Take a Step Higher

We’ve often heard of rising to “the 30,000 foot view” of what’s going on in a particular situation. It’s considered an excellent way to get out from under the details and pressures of immediate concerns. Elevating your perspective helps you see the overall factors and forces currently at play around you, as well as remember the past and contemplate the future.

Taking a step higher is an exercise that’s valuable enough for me to suggest you make this a big part of your approach to improving the results you get in your own work and your life.

There are several good reasons for you to try adopting, as often as necessary, a broader outlook on your own situation(s). These include:

Gain Clarity

From time to time, your work and your life have a way of becoming more complex:

  • Trade-offs seem more difficult to balance.
  • Choices become more nuanced.
  • Particular options may be confusing to perceive and understand.
  • The layers of complexity can themselves become highly intertwined.

Who among us has never encountered situations in which the many twists and tangles of possibility, and of potential consequences for doing and not doing various actions, require more time and thought to understand than we can give them – particularly when we’re fully occupied with handling our day-to-day responsibilities and opportunities?

That’s why taking extra time – from a few moments to several hours or even longer – to reflect on your situation and puzzle out your best ways forward can be so important and productive.

For example, in thinking about the tasks, projects, and goals that currently occupy your time and efforts, at a minimum you can investigate:

  • Which are the most and least important?
  • Which can safely be abandoned or delayed?
  • Where are the delays and bottlenecks, and what can you do to alleviate them?

Revisit Neglected Matters

Scientists tell us we can focus on no more than a handful of matters at any one time (some say: only one). So it’s natural that we regularly neglect at least some of what’s actually important.

Taking time to elevate our vantage point creates easy opportunities to review and revisit some of these neglected matters and either think them through or just put them back where they belong in the overall queue of items we’re trying to handle.

This is important because these neglected matters often include:

  • Long-desired tasks, projects, and goals that could bring a great deal of satisfaction and reward.
  • Overlooked opportunities and possibilities that can evaporate if we neglect them too long.
  • Misunderstood warnings and green-lights that could lead to major impacts – negative or positive – on our future productivity, satisfaction, and success.

Set Intentions

Gaining an elevated view of our current situation creates wonderful opportunities to change course.

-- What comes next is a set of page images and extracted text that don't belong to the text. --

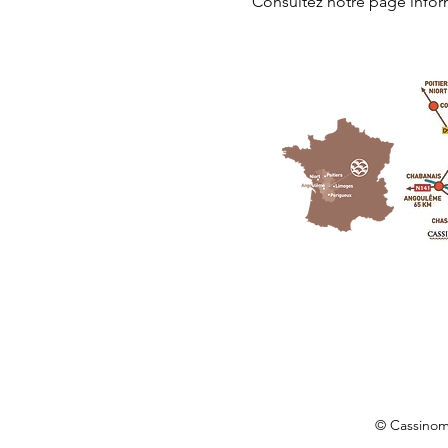
Consultez notre page
 info
© Cassino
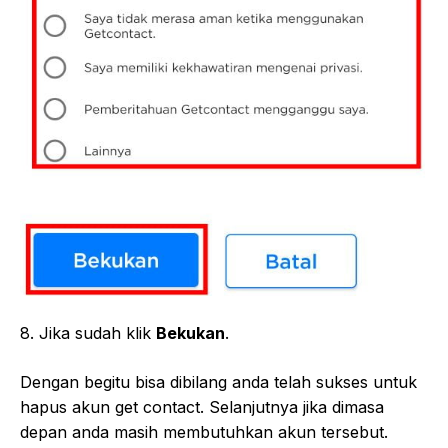
8. Jika sudah klik
Bekukan
.
Dengan begitu bisa dibilang anda telah sukses untuk
hapus akun get contact. Selanjutnya jika dimasa
depan anda masih membutuhkan akun tersebut.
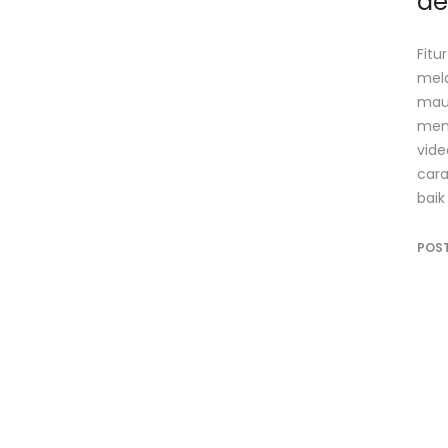
de
Fitu
mela
maup
mena
vide
cara
baik
POS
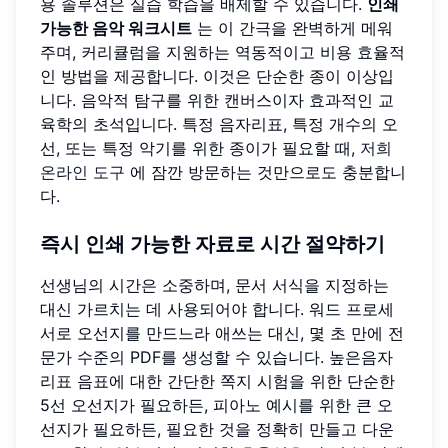
용 솔루션은 실습 학습을 배제할 수 있습니다.
인쇄
가능한 음악 워크시트
는 이 간극을 완벽하게 메워
주며, 커리큘럼을 지원하는 역동적이고 비용 효율적
인 방법을 제공합니다. 이것은 단순한 종이 이상입
니다. 음악적 탐구를 위한 캔버스이자 효과적인 교
육학의 초석입니다. 특정 음자리표, 특정 개수의 오
선, 또는 특정 악기를 위한 종이가 필요할 때,
저희
온라인 도구
에 잠깐 방문하는 것만으로도 충분합니
다.
즉시 인쇄 가능한 자료로 시간 절약하기
선생님의 시간은 소중하며, 문서 서식을 지정하는
대신 가르치는 데 사용되어야 합니다. 워드 프로세
서로 오선지를 만드느라 애쓰는 대신, 몇 초 만에 전
문가 수준의 PDF를 생성할 수 있습니다. 높은음자
리표 음표에 대한 간단한 쪽지 시험을 위한 단순한
5선 오선지가 필요하든, 피아노 예시를 위한 큰 오
선지가 필요하든, 필요한 것을 정확히 만들고 다운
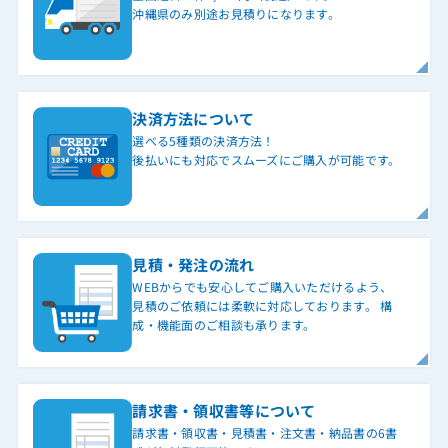
沖縄県のみ別途お見積りになります。
決済方法について
選べる5種類の決済方法！
後払いにも対応でスムーズにご購入が可能です。
見積・発注の流れ
WEBからでも安心してご購入いただけるよう、
見積のご依頼には柔軟に対応しております。 構
成・機能面のご相談も承ります。
請求書・領収書等について
請求書・領収書・見積書・注文書・納品書の6書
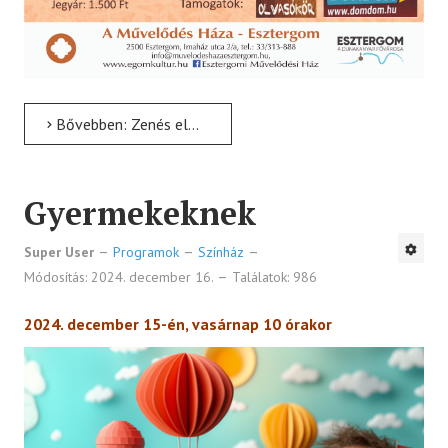
Bővebben: Zenés előadóest
Gyermekeknek
Super User
Programok
Színház
Módosítás: 2024. december 16.
Találatok: 986
2024. december 15-én, vasárnap 10 órakor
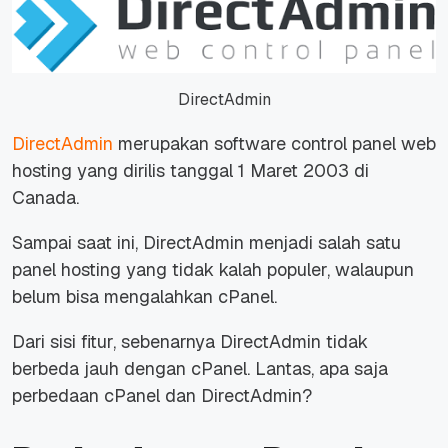
DirectAdmin
DirectAdmin
merupakan software control panel web
hosting yang dirilis tanggal 1 Maret 2003 di
Canada.
Sampai saat ini, DirectAdmin menjadi salah satu
panel hosting yang tidak kalah populer, walaupun
belum bisa mengalahkan cPanel.
Dari sisi fitur, sebenarnya DirectAdmin tidak
berbeda jauh dengan cPanel. Lantas, apa saja
perbedaan cPanel dan DirectAdmin?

A higher-level review can facilitate a pivot to devoting our energies toward something different and potentially better than we would most probably pursue if we were simply to continue in our current direction.

By looking over the whole situation from on high, we can more easily spot the pitfalls we’d like to avoid, along with the rewards and destinations we’d like to attain.

With the benefit of this broader perspective, we are automatically removed from the day-to-day pressures that usually drive our choices, which makes it easier to more consciously set our intentions and select our range of possible actions going forward.

We can use this opportunity to think about:

  • Whether our values are well-enough reflected in our actions and agenda.
  • Whether we’re properly balancing our work and our life.
  • The behavior patterns we may be embracing, and whether they tend more toward promoting success or failure.
  • What and how we are learning to improve ourselves and perform better.

Gain Closure

Aside from the practicality of gaining clarity, revisiting neglected matters, and setting intentions, taking a step higher can also provide a powerful emotional payoff. It can allow us to put to rest whatever problems, disappointments, errors, and other matters from the past that still retain a hold on us.      

Unless you take the time to view such matters from an elevated perspective, you may still:

  • Beat yourself up over mistakes.
  • Lament over missed opportunities.
  • Dwell too long on past triumphs and wins.
  • Repeatedly re-think past situations you believe you could have handled better.
  • Repeatedly re-run and revise varied scenarios for future action without gaining any strong recognition of which one is mostly likely to work out best.

Taking a step higher can help you get past these emotional detours and reduce the steady drag they may unconsciously exert on you.

Done correctly, taking a step higher helps you shed baggage, reduce drag, and avoid sidetracks and other distractions. The result is often a stronger, more streamlined effort to complete the tasks, projects, and goals that mean the most and offer the best promise of productivity and success.